Los desastres naturales ponen a prueba no solamente la capacidad de respuesta de una nación, sino también la fortaleza de su Estado de Derecho y el compromiso efectivo de las instituciones con la protección de los derechos humanos. La solidaridad del pueblo venezolano, es nuestra fortaleza.
En un Estado constitucional y democrático, la protección de la vida no constituye una facultad discrecional de los poderes públicos, sino un deber jurídico permanente. La Constitución impone al Estado la obligación de adoptar todas las medidas razonables, oportunas y proporcionales para prevenir riesgos, coordinar las labores de emergencia, proteger a la población y brindar asistencia a las víctimas de cualquier desastre natural.
El derecho a la vida representa el presupuesto indispensable para el ejercicio de todos los demás derechos fundamentales. De igual manera, la dignidad humana constituye el eje sobre el cual se estructura el orden constitucional, imponiendo a las autoridades el deber de colocar a la persona como centro de toda actuación pública.
En consecuencia, frente a terremotos, inundaciones, deslizamientos u otras emergencias de gran magnitud, el Estado tiene el deber de desplegar con la mayor diligencia posible los recursos humanos, técnicos, logísticos y financieros disponibles para rescatar a las personas en peligro, atender a los heridos, facilitar información confiable a la población, garantizar refugio, alimentación, atención médica y preservar la dignidad de las víctimas y de sus familiares.
La respuesta institucional frente a una catástrofe debe regirse por los principios de humanidad, solidaridad, coordinación, eficiencia, transparencia y no discriminación. Estos principios no constituyen simples postulados éticos, sino verdaderas exigencias derivadas de la Constitución y del derecho internacional de los derechos humanos.

-------

Copia completo y sin ningún cambio el texto de arriba sobre el deber del Estado ante los desastres naturales.

-------

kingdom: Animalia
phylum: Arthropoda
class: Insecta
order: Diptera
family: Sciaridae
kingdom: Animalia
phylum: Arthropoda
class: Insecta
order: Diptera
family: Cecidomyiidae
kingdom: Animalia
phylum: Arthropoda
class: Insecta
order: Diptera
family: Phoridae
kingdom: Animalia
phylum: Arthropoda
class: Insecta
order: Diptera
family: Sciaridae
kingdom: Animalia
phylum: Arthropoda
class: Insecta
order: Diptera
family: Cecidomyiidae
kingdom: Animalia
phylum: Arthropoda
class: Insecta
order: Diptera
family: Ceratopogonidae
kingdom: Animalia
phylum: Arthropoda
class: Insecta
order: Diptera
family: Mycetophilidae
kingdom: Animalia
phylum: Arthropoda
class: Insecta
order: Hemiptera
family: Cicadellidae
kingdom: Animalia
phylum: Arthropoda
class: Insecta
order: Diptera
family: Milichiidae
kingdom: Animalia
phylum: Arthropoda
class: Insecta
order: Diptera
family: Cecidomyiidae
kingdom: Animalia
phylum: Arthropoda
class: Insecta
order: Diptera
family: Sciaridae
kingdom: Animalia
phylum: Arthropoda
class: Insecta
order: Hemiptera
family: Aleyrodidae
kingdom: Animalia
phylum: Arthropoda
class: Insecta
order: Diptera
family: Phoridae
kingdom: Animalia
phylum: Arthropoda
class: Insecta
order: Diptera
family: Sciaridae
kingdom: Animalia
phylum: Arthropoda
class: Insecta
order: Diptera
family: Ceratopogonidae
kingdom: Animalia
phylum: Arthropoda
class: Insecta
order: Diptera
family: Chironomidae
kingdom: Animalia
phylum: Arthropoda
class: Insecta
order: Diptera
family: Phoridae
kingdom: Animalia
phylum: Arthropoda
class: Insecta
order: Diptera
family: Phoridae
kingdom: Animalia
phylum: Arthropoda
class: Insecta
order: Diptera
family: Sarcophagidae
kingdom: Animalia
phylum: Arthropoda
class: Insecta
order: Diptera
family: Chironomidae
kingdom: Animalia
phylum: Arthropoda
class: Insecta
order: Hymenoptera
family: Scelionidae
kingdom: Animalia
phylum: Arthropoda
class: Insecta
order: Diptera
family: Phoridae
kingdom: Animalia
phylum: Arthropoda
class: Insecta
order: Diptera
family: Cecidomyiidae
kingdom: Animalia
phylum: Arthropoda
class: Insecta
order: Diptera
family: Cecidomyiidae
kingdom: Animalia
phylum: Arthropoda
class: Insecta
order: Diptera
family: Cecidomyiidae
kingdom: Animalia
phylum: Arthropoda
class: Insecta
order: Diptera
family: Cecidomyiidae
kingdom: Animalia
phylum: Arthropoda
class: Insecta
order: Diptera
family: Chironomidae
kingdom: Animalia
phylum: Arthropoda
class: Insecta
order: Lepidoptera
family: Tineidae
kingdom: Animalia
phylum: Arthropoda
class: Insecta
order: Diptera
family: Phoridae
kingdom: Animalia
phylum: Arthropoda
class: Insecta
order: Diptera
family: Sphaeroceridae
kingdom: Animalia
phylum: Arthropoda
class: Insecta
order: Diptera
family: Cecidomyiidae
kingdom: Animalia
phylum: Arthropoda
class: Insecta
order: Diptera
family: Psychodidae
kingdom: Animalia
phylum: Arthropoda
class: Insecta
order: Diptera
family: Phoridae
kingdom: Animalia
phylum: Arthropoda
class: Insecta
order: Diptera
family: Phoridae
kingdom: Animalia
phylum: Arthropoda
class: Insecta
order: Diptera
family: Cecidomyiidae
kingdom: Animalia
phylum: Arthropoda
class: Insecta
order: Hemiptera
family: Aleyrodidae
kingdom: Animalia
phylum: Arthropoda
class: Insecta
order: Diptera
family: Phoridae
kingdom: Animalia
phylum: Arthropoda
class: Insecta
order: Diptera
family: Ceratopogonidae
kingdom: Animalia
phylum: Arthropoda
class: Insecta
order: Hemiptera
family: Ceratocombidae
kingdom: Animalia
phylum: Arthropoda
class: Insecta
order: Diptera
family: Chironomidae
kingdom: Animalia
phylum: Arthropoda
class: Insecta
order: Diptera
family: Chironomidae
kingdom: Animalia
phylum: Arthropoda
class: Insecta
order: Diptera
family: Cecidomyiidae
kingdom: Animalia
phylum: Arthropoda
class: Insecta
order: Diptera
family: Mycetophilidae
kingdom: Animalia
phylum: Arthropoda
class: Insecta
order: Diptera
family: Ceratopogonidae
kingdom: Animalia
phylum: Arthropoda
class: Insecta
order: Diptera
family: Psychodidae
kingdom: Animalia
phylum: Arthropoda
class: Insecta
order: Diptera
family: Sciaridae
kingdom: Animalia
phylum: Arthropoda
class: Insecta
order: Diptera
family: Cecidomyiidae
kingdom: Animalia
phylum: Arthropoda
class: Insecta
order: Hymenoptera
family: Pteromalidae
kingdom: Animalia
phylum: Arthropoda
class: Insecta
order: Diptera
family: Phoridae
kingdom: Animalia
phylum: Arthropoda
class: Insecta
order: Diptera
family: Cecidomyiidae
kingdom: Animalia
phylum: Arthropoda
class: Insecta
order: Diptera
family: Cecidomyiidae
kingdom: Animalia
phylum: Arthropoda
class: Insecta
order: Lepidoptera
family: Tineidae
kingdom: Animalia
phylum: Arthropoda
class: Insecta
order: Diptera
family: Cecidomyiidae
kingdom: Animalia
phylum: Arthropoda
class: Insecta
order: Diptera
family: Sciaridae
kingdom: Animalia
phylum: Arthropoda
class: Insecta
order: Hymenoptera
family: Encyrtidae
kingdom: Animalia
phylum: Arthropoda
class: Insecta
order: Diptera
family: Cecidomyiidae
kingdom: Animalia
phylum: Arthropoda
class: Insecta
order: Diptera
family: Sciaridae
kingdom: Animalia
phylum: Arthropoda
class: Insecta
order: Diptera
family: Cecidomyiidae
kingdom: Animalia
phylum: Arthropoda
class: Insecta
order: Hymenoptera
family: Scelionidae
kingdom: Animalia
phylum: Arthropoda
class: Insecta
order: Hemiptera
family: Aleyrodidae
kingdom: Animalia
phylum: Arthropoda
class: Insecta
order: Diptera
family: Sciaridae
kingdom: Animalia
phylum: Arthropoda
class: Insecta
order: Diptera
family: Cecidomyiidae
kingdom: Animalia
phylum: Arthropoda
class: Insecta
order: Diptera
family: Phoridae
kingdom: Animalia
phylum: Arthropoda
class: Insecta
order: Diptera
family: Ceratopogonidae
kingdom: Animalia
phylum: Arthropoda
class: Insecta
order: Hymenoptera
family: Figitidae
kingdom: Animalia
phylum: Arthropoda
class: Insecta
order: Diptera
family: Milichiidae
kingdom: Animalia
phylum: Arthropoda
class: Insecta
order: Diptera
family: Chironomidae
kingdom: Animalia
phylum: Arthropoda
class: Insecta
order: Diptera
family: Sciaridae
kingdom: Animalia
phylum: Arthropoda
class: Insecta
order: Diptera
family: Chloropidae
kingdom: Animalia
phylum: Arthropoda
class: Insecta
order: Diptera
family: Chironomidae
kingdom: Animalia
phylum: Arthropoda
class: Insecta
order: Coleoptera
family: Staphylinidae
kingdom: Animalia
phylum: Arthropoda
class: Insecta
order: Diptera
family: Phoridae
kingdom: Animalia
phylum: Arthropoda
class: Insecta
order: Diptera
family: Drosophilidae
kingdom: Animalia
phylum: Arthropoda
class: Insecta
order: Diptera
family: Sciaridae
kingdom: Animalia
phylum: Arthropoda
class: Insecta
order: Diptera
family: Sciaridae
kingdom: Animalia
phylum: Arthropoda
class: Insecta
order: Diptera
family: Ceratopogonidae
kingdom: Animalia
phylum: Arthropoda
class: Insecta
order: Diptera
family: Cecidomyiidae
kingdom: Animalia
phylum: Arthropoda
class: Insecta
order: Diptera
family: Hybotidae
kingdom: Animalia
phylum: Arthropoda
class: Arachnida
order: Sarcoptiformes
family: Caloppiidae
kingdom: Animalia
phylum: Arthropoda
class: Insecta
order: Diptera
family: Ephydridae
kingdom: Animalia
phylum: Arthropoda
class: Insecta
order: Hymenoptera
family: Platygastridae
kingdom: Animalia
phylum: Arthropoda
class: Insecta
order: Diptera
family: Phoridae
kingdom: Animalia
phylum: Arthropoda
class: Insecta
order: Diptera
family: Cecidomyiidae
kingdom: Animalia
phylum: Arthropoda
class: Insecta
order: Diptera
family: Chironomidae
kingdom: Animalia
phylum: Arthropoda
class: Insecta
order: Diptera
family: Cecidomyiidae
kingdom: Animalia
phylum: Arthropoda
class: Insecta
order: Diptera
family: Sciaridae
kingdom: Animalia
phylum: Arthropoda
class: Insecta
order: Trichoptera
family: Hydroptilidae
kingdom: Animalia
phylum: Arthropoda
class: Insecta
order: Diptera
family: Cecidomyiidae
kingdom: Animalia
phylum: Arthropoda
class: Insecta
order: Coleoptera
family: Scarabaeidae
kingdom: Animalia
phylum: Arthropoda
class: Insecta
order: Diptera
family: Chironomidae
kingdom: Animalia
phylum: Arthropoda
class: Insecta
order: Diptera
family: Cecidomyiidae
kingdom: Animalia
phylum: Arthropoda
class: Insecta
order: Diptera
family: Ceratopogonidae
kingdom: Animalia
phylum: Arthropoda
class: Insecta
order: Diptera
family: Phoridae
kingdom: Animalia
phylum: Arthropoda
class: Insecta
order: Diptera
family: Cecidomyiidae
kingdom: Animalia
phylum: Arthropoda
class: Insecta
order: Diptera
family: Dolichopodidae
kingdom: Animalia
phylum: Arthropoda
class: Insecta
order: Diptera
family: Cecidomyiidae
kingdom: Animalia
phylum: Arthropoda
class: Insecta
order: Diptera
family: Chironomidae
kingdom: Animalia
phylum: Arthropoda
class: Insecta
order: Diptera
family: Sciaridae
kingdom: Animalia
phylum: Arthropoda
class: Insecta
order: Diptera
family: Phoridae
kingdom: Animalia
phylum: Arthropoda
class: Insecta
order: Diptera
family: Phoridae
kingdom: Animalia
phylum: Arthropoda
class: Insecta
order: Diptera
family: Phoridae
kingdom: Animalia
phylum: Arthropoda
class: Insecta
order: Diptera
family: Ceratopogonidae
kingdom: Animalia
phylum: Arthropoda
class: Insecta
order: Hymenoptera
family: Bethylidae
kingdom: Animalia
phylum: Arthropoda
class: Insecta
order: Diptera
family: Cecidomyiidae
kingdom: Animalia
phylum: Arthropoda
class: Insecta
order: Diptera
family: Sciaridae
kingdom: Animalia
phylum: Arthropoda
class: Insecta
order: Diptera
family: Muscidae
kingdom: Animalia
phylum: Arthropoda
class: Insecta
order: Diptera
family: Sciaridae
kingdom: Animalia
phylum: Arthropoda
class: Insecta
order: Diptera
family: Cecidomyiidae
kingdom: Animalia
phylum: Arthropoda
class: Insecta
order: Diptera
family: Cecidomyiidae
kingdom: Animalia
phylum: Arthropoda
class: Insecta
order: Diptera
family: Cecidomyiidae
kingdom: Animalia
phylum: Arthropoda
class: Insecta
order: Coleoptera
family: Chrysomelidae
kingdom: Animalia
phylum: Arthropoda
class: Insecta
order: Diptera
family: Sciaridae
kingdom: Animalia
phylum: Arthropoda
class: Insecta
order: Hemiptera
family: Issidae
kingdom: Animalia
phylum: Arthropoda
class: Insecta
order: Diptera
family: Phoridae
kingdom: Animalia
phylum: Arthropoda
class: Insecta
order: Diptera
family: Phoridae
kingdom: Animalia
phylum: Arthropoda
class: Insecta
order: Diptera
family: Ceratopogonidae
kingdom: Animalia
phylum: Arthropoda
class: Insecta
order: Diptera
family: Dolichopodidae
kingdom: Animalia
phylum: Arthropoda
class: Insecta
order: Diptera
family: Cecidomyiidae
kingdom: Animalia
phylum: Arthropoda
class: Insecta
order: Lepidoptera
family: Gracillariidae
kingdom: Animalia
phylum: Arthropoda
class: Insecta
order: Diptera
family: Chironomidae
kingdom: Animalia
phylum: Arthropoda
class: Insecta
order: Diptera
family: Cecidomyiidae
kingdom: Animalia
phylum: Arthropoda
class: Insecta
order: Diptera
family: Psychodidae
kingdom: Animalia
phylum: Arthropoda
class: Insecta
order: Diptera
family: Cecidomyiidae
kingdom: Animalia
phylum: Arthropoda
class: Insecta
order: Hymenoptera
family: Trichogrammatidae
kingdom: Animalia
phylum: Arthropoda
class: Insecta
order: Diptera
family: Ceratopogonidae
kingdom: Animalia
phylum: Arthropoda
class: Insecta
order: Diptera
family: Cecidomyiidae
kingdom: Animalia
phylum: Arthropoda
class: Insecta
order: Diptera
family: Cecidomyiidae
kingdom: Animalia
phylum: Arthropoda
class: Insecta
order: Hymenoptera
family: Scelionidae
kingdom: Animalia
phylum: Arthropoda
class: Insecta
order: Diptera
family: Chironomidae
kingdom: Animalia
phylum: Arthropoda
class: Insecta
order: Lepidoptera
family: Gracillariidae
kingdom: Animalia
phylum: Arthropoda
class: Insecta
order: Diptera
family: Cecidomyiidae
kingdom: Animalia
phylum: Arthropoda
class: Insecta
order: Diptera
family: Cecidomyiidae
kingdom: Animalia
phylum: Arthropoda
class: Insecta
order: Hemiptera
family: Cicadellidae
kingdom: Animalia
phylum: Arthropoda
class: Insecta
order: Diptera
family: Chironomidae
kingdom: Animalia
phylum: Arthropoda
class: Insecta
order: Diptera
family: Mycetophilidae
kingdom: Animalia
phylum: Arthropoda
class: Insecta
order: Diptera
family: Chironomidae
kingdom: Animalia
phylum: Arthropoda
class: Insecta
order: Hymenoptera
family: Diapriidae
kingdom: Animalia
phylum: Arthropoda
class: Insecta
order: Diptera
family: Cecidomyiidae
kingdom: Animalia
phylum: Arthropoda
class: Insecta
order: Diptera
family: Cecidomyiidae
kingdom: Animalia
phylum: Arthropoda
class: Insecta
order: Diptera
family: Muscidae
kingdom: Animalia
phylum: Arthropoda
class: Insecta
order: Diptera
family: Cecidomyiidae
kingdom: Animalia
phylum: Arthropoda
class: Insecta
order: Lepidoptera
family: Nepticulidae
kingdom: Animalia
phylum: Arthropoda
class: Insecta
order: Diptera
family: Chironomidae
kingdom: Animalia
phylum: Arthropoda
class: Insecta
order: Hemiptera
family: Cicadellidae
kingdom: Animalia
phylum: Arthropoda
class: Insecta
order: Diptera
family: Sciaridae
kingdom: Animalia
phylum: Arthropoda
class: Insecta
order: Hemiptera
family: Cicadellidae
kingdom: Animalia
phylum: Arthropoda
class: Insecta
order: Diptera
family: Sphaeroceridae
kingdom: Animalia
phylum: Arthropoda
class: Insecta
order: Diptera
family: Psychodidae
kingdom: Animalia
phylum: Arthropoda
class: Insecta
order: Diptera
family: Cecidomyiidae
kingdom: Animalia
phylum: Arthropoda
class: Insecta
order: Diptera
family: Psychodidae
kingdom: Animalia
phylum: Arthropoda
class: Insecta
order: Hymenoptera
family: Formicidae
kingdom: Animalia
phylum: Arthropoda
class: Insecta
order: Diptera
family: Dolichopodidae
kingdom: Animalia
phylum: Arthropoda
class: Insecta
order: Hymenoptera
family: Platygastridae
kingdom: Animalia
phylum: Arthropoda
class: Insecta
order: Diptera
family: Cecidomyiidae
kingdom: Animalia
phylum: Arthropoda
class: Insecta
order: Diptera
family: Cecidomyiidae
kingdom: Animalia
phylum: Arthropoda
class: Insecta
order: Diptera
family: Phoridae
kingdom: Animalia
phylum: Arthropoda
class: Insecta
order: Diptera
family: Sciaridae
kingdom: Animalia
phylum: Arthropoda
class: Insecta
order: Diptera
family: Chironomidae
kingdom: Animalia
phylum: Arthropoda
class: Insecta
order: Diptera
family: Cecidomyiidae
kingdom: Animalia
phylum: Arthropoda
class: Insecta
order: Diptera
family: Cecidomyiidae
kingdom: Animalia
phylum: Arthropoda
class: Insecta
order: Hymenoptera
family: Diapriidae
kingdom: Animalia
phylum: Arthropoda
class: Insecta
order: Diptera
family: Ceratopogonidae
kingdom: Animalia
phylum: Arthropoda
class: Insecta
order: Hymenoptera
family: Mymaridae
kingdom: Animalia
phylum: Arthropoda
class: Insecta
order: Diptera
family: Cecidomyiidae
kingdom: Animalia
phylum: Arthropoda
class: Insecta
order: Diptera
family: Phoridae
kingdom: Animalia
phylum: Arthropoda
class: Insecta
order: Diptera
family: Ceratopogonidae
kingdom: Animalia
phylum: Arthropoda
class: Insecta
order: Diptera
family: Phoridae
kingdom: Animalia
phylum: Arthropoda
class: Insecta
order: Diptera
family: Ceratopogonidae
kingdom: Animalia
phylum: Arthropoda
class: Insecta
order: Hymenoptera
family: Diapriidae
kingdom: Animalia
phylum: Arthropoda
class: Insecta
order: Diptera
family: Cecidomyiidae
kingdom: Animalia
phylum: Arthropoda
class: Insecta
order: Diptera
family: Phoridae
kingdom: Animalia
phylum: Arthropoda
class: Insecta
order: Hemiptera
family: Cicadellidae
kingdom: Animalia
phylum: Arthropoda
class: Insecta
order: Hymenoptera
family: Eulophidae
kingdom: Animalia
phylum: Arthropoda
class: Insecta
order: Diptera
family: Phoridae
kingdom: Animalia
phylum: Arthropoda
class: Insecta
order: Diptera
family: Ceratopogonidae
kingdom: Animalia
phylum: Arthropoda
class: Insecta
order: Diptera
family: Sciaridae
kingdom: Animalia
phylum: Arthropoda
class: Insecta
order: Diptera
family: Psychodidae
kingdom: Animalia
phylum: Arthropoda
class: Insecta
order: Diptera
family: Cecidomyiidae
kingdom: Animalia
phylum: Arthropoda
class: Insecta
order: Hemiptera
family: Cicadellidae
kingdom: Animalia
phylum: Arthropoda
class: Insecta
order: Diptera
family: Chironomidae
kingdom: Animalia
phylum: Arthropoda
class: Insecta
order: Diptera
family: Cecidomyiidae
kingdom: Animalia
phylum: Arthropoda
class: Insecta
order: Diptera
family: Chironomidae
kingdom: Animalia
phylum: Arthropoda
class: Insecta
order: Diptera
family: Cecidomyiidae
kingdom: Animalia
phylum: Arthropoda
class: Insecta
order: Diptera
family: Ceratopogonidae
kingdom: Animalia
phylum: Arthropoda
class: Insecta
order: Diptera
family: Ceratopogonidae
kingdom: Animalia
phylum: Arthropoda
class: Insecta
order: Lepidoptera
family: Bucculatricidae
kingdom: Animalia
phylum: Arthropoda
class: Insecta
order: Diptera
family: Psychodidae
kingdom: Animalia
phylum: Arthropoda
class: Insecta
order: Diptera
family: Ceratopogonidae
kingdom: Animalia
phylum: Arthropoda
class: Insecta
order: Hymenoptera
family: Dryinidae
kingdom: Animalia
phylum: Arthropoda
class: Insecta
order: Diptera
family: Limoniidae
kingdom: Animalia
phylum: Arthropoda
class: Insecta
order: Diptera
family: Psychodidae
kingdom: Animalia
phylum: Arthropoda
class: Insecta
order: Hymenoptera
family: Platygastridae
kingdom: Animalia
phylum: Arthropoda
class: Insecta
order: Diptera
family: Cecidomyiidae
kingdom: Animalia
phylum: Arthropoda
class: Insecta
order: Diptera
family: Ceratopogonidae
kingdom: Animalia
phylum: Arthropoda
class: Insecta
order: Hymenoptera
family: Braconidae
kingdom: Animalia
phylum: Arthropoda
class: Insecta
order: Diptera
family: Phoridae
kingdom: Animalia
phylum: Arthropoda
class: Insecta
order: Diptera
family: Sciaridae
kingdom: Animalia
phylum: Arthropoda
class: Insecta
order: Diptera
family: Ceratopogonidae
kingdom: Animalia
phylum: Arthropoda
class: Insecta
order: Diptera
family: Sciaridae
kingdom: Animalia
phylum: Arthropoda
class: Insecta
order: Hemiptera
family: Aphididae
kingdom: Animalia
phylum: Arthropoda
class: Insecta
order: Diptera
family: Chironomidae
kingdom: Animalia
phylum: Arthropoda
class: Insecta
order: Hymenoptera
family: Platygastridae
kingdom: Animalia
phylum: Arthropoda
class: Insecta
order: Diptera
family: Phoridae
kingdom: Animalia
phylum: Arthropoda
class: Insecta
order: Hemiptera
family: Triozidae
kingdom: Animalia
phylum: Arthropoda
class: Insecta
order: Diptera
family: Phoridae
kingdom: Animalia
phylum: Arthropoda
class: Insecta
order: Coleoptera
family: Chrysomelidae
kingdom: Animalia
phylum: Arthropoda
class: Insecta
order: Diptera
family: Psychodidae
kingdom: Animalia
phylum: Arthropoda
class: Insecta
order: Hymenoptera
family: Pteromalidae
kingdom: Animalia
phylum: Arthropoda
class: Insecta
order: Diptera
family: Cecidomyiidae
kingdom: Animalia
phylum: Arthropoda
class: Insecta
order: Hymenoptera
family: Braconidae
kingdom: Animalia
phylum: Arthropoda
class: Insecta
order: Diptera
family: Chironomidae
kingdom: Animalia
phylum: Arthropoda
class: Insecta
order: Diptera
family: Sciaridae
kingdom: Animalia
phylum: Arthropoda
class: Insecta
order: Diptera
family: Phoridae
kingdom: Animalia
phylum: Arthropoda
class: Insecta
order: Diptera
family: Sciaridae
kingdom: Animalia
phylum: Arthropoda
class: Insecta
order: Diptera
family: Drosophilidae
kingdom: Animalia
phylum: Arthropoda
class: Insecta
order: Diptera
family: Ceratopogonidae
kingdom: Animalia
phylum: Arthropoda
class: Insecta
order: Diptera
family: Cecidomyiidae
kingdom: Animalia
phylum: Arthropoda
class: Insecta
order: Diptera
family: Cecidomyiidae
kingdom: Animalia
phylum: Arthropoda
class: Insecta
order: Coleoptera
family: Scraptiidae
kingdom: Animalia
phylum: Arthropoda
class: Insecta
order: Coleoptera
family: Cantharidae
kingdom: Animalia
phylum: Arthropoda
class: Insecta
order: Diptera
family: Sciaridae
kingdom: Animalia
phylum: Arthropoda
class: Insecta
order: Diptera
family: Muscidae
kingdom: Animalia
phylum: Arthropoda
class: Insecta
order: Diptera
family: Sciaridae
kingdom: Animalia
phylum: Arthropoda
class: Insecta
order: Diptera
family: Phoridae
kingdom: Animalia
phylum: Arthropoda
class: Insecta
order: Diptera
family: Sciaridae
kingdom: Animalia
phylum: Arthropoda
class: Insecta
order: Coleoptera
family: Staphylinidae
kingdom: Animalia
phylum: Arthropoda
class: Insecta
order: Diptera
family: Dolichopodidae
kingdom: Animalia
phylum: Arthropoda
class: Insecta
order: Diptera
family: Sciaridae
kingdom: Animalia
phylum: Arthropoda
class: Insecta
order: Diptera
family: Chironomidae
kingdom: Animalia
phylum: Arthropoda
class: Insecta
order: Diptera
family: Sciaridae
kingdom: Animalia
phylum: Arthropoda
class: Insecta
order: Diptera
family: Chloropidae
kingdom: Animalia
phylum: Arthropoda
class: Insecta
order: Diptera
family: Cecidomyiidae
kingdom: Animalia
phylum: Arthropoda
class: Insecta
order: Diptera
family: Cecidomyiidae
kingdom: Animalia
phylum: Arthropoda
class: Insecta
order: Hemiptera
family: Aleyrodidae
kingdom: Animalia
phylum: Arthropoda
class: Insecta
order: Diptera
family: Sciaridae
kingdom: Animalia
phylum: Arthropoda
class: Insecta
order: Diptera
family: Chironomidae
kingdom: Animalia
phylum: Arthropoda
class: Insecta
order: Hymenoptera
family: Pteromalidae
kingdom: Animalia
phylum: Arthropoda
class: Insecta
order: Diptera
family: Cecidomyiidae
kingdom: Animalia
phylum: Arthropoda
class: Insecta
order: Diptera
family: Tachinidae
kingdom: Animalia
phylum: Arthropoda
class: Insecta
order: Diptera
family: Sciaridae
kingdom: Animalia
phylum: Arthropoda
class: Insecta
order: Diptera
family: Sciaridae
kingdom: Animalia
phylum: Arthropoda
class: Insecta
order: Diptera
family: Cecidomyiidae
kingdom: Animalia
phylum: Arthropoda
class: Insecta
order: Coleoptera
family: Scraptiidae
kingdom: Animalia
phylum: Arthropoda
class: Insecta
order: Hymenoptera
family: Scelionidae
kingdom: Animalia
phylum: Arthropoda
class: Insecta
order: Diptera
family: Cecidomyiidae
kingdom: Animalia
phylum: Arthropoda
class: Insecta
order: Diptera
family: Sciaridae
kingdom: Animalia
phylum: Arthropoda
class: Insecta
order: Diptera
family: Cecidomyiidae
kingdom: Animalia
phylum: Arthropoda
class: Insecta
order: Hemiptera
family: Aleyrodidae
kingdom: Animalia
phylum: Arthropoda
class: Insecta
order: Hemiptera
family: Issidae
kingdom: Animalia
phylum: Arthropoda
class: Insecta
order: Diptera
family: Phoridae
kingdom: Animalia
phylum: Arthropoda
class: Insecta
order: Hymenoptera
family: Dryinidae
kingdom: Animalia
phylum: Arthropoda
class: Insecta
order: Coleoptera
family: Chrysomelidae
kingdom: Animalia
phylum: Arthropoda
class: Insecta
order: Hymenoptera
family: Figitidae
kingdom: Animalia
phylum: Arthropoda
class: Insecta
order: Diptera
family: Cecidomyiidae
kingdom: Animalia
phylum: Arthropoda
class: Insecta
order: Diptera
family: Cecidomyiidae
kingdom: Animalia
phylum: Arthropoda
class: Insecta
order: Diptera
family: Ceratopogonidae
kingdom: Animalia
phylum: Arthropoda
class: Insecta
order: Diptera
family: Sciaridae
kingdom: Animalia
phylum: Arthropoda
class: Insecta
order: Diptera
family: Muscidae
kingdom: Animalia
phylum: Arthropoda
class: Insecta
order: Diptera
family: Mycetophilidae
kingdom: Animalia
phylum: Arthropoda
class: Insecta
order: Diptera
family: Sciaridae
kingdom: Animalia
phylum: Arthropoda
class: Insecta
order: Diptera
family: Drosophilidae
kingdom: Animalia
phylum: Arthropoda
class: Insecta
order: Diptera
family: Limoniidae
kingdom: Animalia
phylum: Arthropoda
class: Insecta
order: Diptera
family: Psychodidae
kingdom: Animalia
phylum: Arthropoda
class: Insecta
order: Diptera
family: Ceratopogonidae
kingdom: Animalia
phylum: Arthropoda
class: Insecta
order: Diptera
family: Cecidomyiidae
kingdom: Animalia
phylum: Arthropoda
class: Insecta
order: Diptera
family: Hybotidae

-------

Respuesta:
Los desastres naturales ponen a prueba no solamente la capacidad de respuesta de una nación, sino también la fortaleza de su Estado de Derecho y el compromiso efectivo de las instituciones con la protección de los derechos humanos. La solidaridad del pueblo venezolano, es nuestra fortaleza.
En un Estado constitucional y democrático, la protección de la vida no constituye una facultad discrecional de los poderes públicos, sino un deber jurídico permanente. La Constitución impone al Estado la obligación de adoptar todas las medidas razonables, oportunas y proporcionales para prevenir riesgos, coordinar las labores de emergencia, proteger a la población y brindar asistencia a las víctimas de cualquier desastre natural.
El derecho a la vida representa el presupuesto indispensable para el ejercicio de todos los demás derechos fundamentales. De igual manera, la dignidad humana constituye el eje sobre el cual se estructura el orden constitucional, imponiendo a las autoridades el deber de colocar a la persona como centro de toda actuación pública.
En consecuencia, frente a terremotos, inundaciones, deslizamientos u otras emergencias de gran magnitud, el Estado tiene el deber de desplegar con la mayor diligencia posible los recursos humanos, técnicos, logísticos y financieros disponibles para rescatar a las personas en peligro, atender a los heridos, facilitar información confiable a la población, garantizar refugio, alimentación, atención médica y preservar la dignidad de las víctimas y de sus familiares.
La respuesta institucional frente a una catástrofe debe regirse por los principios de humanidad, solidaridad, coordinación, eficiencia, transparencia y no discriminación. Estos principios no constituyen simples postulados éticos, sino verdaderas exigencias derivadas de la Constitución y del derecho internacional de los derechos humanos.